Этой выходки, впрочем, даже Матрена не стерпела. Так и вскипела за питомицу свою, так и зыкнула на племянницу:
– Какая она тебе Зиночка, пес? Ошалела ты, барская барыня? Раскаркалась ворона, – залетела в высокие хоромы!
Олимпиада смутилась было.
– Ежели их крестили Зинаидою, то – кроме Зиночки – как же их в ласковости назвать?
– Да не смеешь ты, ничтога, барышне ласковость оказывать! Хамка ты! Она для тебя княжна! Ваше сиятельство!
Но Олимпиада уже оправилась и приняла гордый вид.
– Вы, тетенька, не кричите. От крика пользы нет, только уши пухнут. Я вам ничего дурного не сказала, а в вашем положении надо быть скромнее и горячиться – ни к чему. С моей стороны это большая смелость и учтивость, что я, помня родственные чувства, так свободно вас посещаю и с вами разговариваю.
– Что-о? – взревела Матрена. – Да ты с ума сошла?

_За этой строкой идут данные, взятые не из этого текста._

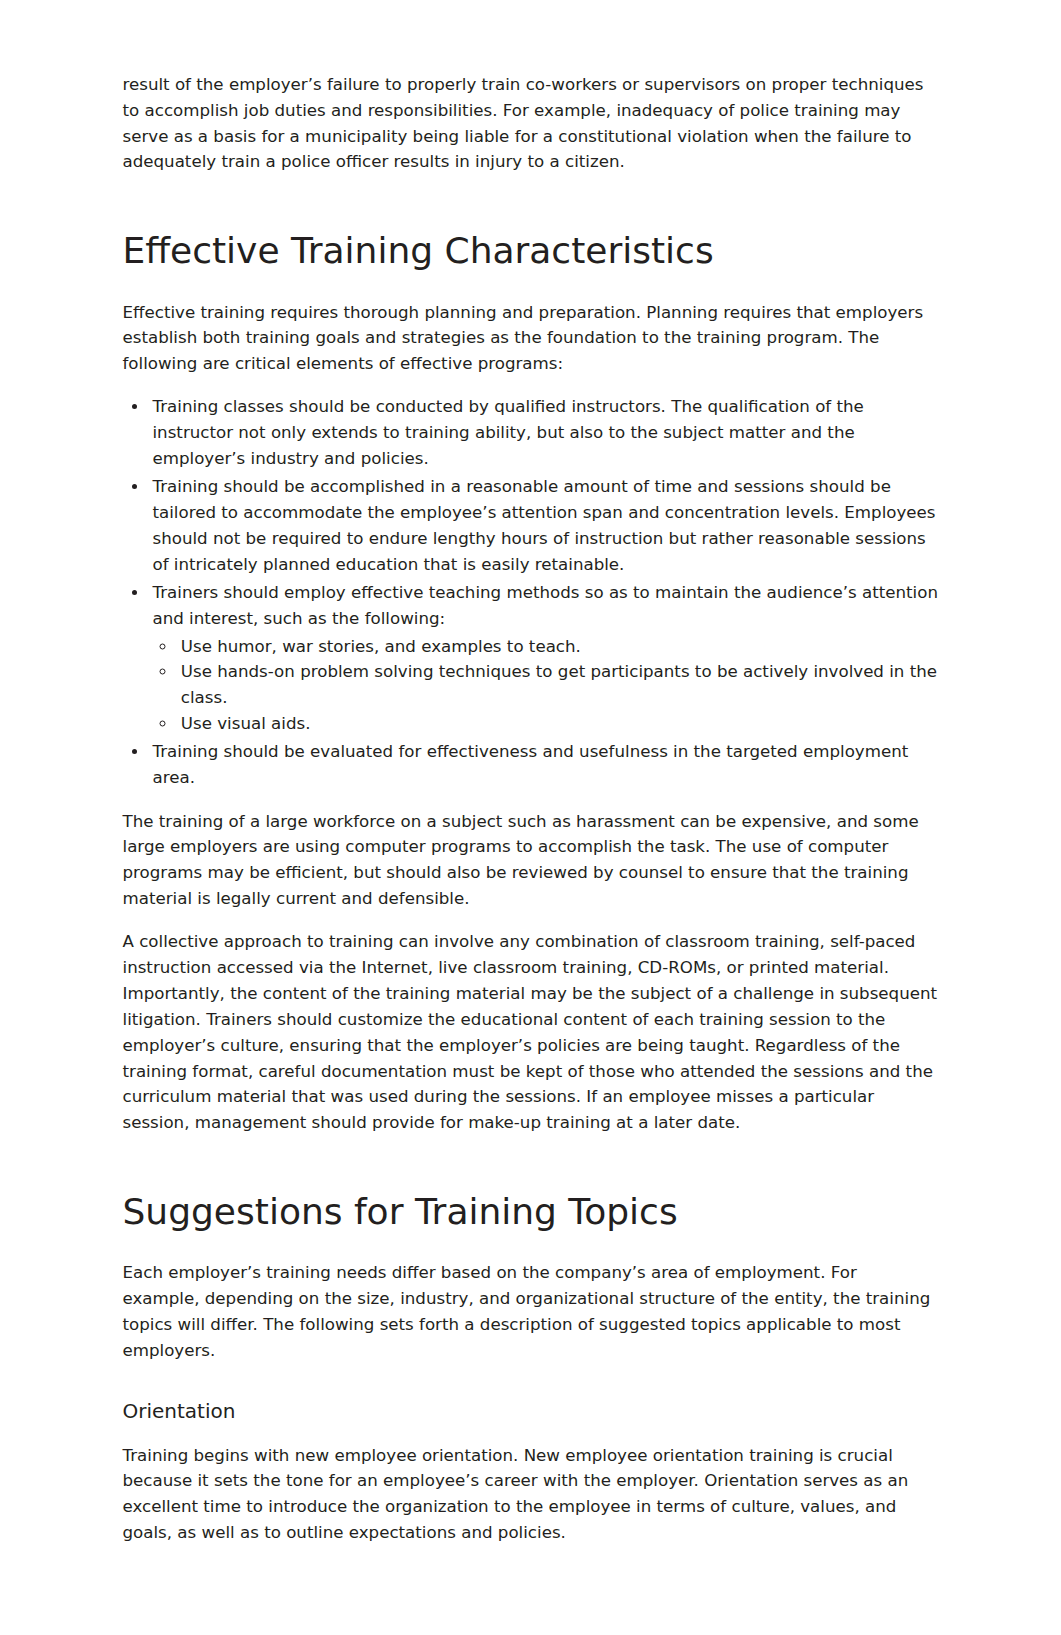result of the employer’s failure to properly train co-workers or supervisors on proper techniques to accomplish job duties and responsibilities. For example, inadequacy of police training may serve as a basis for a municipality being liable for a constitutional violation when the failure to adequately train a police officer results in injury to a citizen.
Effective Training Characteristics
Effective training requires thorough planning and preparation. Planning requires that employers establish both training goals and strategies as the foundation to the training program. The following are critical elements of effective programs:
Training classes should be conducted by qualified instructors. The qualification of the instructor not only extends to training ability, but also to the subject matter and the employer’s industry and policies.
Training should be accomplished in a reasonable amount of time and sessions should be tailored to accommodate the employee’s attention span and concentration levels. Employees should not be required to endure lengthy hours of instruction but rather reasonable sessions of intricately planned education that is easily retainable.
Trainers should employ effective teaching methods so as to maintain the audience’s attention and interest, such as the following:
Use humor, war stories, and examples to teach.
Use hands-on problem solving techniques to get participants to be actively involved in the class.
Use visual aids.
Training should be evaluated for effectiveness and usefulness in the targeted employment area.
The training of a large workforce on a subject such as harassment can be expensive, and some large employers are using computer programs to accomplish the task. The use of computer programs may be efficient, but should also be reviewed by counsel to ensure that the training material is legally current and defensible.
A collective approach to training can involve any combination of classroom training, self-paced instruction accessed via the Internet, live classroom training, CD-ROMs, or printed material. Importantly, the content of the training material may be the subject of a challenge in subsequent litigation. Trainers should customize the educational content of each training session to the employer’s culture, ensuring that the employer’s policies are being taught. Regardless of the training format, careful documentation must be kept of those who attended the sessions and the curriculum material that was used during the sessions. If an employee misses a particular session, management should provide for make-up training at a later date.
Suggestions for Training Topics
Each employer’s training needs differ based on the company’s area of employment. For example, depending on the size, industry, and organizational structure of the entity, the training topics will differ. The following sets forth a description of suggested topics applicable to most employers.
Orientation
Training begins with new employee orientation. New employee orientation training is crucial because it sets the tone for an employee’s career with the employer. Orientation serves as an excellent time to introduce the organization to the employee in terms of culture, values, and goals, as well as to outline expectations and policies.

Пред кем ты стоишь? с кем говоришь? Ах ты, шлепохвостая!
Но Олимпиада отпела, глазом не моргнув, и словно Зины тут и не было.
– Як вам и к княжне настолько благородна, что рискую быть за знакомство с вами в строгом ответе, а вы, однако, между прочим, лаетесь. Но я это отношу к вашему несчастию и необразованию и на вас не обижаюсь. Напротив: если что вам нужно у князя, пожалуйста, прямо ко мне. Я вам помочь всегда готова… Прощайте, тетенька! до свидания, Зиночка!